- **DIRECTIONS**
Each line of the material below should be retyped precisely as it appears.

- **RECORDS**
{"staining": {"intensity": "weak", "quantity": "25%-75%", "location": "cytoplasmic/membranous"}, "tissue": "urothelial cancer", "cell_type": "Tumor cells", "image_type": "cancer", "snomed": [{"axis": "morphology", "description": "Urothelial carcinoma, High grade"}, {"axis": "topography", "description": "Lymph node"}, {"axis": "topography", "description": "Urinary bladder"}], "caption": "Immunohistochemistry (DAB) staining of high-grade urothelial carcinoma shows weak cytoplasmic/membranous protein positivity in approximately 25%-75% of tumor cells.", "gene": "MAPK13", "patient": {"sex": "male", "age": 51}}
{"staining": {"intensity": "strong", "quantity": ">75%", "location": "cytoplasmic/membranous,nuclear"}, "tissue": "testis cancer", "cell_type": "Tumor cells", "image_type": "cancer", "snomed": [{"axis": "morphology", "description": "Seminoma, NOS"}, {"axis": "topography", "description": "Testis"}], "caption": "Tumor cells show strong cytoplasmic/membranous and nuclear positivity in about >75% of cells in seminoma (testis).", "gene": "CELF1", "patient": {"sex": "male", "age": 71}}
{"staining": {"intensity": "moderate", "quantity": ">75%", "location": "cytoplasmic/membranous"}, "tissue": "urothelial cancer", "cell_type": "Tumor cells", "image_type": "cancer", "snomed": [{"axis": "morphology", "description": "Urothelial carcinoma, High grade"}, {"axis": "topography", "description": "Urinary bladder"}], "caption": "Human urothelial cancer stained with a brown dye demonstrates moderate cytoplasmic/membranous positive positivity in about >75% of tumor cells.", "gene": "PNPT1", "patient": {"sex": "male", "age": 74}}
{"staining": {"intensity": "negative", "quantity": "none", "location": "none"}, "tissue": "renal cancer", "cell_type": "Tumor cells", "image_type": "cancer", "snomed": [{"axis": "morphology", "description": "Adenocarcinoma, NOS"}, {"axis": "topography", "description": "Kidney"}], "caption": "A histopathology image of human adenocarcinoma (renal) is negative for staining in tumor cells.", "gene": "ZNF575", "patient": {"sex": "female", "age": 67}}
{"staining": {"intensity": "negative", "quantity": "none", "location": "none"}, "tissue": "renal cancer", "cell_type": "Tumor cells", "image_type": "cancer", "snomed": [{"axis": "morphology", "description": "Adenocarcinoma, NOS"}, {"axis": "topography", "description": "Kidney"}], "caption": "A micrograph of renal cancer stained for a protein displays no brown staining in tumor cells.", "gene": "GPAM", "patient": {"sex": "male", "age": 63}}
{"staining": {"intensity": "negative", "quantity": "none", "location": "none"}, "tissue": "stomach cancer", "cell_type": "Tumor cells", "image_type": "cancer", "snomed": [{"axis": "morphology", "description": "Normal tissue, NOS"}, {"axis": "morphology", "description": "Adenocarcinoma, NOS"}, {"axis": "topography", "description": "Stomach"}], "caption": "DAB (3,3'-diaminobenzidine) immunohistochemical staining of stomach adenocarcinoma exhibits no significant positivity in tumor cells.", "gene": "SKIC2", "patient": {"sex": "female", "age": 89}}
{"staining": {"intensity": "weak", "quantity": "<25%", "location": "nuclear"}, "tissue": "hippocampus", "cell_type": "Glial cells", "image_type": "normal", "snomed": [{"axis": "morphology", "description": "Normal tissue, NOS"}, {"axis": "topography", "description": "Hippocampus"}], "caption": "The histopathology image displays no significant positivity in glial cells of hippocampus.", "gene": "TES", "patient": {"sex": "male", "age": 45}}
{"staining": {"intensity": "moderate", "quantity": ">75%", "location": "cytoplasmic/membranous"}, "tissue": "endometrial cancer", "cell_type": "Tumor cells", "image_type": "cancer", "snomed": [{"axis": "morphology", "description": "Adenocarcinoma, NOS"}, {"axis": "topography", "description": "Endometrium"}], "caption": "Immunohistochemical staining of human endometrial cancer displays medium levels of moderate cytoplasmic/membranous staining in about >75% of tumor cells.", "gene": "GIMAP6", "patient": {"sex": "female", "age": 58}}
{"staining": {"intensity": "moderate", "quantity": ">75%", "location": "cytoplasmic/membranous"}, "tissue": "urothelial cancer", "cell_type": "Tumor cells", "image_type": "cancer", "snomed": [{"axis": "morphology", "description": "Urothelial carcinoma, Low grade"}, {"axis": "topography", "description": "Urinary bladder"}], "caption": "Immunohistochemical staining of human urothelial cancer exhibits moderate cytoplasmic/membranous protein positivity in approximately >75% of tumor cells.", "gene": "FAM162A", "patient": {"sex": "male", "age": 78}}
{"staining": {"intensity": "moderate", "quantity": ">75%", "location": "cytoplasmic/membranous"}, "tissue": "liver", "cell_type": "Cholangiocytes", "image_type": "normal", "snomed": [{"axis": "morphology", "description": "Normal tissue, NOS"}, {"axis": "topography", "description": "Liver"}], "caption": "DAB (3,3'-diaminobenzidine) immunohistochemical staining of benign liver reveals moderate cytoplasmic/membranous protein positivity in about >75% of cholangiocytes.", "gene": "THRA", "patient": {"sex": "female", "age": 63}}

- **COMPLETED EXERCISE**
{"staining": {"intensity": "weak", "quantity": "25%-75%", "location": "cytoplasmic/membranous"}, "tissue": "urothelial cancer", "cell_type": "Tumor cells", "image_type": "cancer", "snomed": [{"axis": "morphology", "description": "Urothelial carcinoma, High grade"}, {"axis": "topography", "description": "Lymph node"}, {"axis": "topography", "description": "Urinary bladder"}], "caption": "Immunohistochemistry (DAB) staining of high-grade urothelial carcinoma shows weak cytoplasmic/membranous protein positivity in approximately 25%-75% of tumor cells.", "gene": "MAPK13", "patient": {"sex": "male", "age": 51}}
{"staining": {"intensity": "strong", "quantity": ">75%", "location": "cytoplasmic/membranous,nuclear"}, "tissue": "testis cancer", "cell_type": "Tumor cells", "image_type": "cancer", "snomed": [{"axis": "morphology", "description": "Seminoma, NOS"}, {"axis": "topography", "description": "Testis"}], "caption": "Tumor cells show strong cytoplasmic/membranous and nuclear positivity in about >75% of cells in seminoma (testis).", "gene": "CELF1", "patient": {"sex": "male", "age": 71}}
{"staining": {"intensity": "moderate", "quantity": ">75%", "location": "cytoplasmic/membranous"}, "tissue": "urothelial cancer", "cell_type": "Tumor cells", "image_type": "cancer", "snomed": [{"axis": "morphology", "description": "Urothelial carcinoma, High grade"}, {"axis": "topography", "description": "Urinary bladder"}], "caption": "Human urothelial cancer stained with a brown dye demonstrates moderate cytoplasmic/membranous positive positivity in about >75% of tumor cells.", "gene": "PNPT1", "patient": {"sex": "male", "age": 74}}
{"staining": {"intensity": "negative", "quantity": "none", "location": "none"}, "tissue": "renal cancer", "cell_type": "Tumor cells", "image_type": "cancer", "snomed": [{"axis": "morphology", "description": "Adenocarcinoma, NOS"}, {"axis": "topography", "description": "Kidney"}], "caption": "A histopathology image of human adenocarcinoma (renal) is negative for staining in tumor cells.", "gene": "ZNF575", "patient": {"sex": "female", "age": 67}}
{"staining": {"intensity": "negative", "quantity": "none", "location": "none"}, "tissue": "renal cancer", "cell_type": "Tumor cells", "image_type": "cancer", "snomed": [{"axis": "morphology", "description": "Adenocarcinoma, NOS"}, {"axis": "topography", "description": "Kidney"}], "caption": "A micrograph of renal cancer stained for a protein displays no brown staining in tumor cells.", "gene": "GPAM", "patient": {"sex": "male", "age": 63}}
{"staining": {"intensity": "negative", "quantity": "none", "location": "none"}, "tissue": "stomach cancer", "cell_type": "Tumor cells", "image_type": "cancer", "snomed": [{"axis": "morphology", "description": "Normal tissue, NOS"}, {"axis": "morphology", "description": "Adenocarcinoma, NOS"}, {"axis": "topography", "description": "Stomach"}], "caption": "DAB (3,3'-diaminobenzidine) immunohistochemical staining of stomach adenocarcinoma exhibits no significant positivity in tumor cells.", "gene": "SKIC2", "patient": {"sex": "female", "age": 89}}
{"staining": {"intensity": "weak", "quantity": "<25%", "location": "nuclear"}, "tissue": "hippocampus", "cell_type": "Glial cells", "image_type": "normal", "snomed": [{"axis": "morphology", "description": "Normal tissue, NOS"}, {"axis": "topography", "description": "Hippocampus"}], "caption": "The histopathology image displays no significant positivity in glial cells of hippocampus.", "gene": "TES", "patient": {"sex": "male", "age": 45}}
{"staining": {"intensity": "moderate", "quantity": ">75%", "location": "cytoplasmic/membranous"}, "tissue": "endometrial cancer", "cell_type": "Tumor cells", "image_type": "cancer", "snomed": [{"axis": "morphology", "description": "Adenocarcinoma, NOS"}, {"axis": "topography", "description": "Endometrium"}], "caption": "Immunohistochemical staining of human endometrial cancer displays medium levels of moderate cytoplasmic/membranous staining in about >75% of tumor cells.", "gene": "GIMAP6", "patient": {"sex": "female", "age": 58}}
{"staining": {"intensity": "moderate", "quantity": ">75%", "location": "cytoplasmic/membranous"}, "tissue": "urothelial cancer", "cell_type": "Tumor cells", "image_type": "cancer", "snomed": [{"axis": "morphology", "description": "Urothelial carcinoma, Low grade"}, {"axis": "topography", "description": "Urinary bladder"}], "caption": "Immunohistochemical staining of human urothelial cancer exhibits moderate cytoplasmic/membranous protein positivity in approximately >75% of tumor cells.", "gene": "FAM162A", "patient": {"sex": "male", "age": 78}}
{"staining": {"intensity": "moderate", "quantity": ">75%", "location": "cytoplasmic/membranous"}, "tissue": "liver", "cell_type": "Cholangiocytes", "image_type": "normal", "snomed": [{"axis": "morphology", "description": "Normal tissue, NOS"}, {"axis": "topography", "description": "Liver"}], "caption": "DAB (3,3'-diaminobenzidine) immunohistochemical staining of benign liver reveals moderate cytoplasmic/membranous protein positivity in about >75% of cholangiocytes.", "gene": "THRA", "patient": {"sex": "female", "age": 63}}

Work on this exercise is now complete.